▶ _Assigned task_: Pull every line from the records that has the word "Content" in it.

+===+

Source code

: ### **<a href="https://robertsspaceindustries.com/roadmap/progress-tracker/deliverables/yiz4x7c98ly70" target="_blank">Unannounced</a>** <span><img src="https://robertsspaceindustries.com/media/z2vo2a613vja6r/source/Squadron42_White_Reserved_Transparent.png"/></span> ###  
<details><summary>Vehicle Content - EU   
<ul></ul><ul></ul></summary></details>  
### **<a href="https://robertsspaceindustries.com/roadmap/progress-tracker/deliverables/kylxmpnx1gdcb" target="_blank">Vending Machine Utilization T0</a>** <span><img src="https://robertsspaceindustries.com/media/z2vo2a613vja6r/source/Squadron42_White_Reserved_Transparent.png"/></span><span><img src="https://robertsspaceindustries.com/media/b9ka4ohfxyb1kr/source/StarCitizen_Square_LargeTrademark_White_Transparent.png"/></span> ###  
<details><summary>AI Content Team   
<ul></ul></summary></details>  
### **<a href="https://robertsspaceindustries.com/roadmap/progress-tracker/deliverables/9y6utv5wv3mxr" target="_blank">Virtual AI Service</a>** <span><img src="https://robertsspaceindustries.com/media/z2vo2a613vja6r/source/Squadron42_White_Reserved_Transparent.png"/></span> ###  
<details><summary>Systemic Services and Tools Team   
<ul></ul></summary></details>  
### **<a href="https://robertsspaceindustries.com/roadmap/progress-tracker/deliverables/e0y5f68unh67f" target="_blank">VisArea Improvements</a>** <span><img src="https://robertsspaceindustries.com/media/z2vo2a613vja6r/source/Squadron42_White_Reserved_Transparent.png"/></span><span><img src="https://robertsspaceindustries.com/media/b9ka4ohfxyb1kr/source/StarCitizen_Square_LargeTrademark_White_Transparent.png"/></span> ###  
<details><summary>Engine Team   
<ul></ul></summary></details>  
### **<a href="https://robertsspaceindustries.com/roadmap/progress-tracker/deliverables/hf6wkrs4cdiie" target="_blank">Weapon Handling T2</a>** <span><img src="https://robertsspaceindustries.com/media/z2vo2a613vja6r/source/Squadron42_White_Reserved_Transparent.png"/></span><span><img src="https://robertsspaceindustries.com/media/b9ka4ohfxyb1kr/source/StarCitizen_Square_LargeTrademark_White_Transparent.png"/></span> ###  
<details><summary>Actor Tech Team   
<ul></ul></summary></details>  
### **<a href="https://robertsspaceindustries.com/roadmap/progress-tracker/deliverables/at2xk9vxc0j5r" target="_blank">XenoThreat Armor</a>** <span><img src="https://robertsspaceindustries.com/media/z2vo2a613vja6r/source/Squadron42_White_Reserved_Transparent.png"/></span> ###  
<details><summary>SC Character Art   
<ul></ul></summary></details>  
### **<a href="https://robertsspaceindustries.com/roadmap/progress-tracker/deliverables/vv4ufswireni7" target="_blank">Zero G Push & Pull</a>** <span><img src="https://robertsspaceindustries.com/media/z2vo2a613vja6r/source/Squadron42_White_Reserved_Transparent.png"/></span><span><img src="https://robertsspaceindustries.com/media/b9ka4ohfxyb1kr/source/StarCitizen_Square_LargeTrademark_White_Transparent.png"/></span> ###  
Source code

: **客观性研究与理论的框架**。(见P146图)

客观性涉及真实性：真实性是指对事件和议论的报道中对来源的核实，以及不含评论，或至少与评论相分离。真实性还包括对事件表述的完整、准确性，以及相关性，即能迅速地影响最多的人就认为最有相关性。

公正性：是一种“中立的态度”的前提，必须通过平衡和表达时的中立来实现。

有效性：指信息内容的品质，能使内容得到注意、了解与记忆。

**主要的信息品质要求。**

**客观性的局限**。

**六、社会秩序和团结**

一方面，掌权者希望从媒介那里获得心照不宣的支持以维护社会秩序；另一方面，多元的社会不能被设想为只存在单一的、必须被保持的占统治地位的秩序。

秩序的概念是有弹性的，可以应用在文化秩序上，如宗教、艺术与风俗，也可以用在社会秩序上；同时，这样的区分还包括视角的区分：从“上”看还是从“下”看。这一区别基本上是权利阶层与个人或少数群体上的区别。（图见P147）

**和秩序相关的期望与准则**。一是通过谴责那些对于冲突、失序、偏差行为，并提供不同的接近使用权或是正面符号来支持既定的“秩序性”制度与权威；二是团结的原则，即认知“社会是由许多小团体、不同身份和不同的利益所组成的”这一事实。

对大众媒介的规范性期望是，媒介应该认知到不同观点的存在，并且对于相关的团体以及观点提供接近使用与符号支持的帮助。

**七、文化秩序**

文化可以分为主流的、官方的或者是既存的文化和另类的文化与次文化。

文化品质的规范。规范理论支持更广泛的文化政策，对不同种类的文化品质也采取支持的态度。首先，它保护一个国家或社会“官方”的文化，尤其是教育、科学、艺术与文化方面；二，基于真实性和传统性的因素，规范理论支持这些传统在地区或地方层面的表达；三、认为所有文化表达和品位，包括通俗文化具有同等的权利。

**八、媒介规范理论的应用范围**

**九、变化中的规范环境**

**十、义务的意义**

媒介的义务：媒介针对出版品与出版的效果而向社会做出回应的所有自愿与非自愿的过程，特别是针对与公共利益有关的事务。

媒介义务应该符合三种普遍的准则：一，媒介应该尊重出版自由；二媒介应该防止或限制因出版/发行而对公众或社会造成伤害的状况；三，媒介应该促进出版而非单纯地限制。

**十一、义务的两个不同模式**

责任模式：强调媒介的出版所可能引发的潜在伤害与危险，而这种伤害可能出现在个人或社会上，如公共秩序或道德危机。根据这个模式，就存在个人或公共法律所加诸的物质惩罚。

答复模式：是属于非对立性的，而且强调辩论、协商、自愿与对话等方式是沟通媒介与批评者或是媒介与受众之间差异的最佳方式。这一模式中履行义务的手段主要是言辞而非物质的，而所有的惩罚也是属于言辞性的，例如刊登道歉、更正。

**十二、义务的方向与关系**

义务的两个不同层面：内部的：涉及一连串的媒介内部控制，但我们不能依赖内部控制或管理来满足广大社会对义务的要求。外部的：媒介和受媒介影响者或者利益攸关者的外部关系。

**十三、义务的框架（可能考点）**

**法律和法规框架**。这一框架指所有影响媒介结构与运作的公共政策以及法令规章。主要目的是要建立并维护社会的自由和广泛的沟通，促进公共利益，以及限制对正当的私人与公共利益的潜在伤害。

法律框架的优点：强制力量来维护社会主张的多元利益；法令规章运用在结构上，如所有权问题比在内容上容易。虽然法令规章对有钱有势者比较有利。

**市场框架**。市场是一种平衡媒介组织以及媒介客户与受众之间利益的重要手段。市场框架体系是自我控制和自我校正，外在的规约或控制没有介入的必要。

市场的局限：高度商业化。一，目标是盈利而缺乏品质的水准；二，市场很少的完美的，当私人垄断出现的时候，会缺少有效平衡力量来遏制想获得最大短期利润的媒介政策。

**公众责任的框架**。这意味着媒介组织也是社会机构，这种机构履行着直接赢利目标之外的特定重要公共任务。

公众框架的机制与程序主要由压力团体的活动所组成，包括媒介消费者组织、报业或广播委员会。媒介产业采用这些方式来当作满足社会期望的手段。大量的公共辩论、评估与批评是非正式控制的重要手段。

+===+

▶ _Result below_:
<details><summary>Vehicle Content - EU   
<details><summary>AI Content Team   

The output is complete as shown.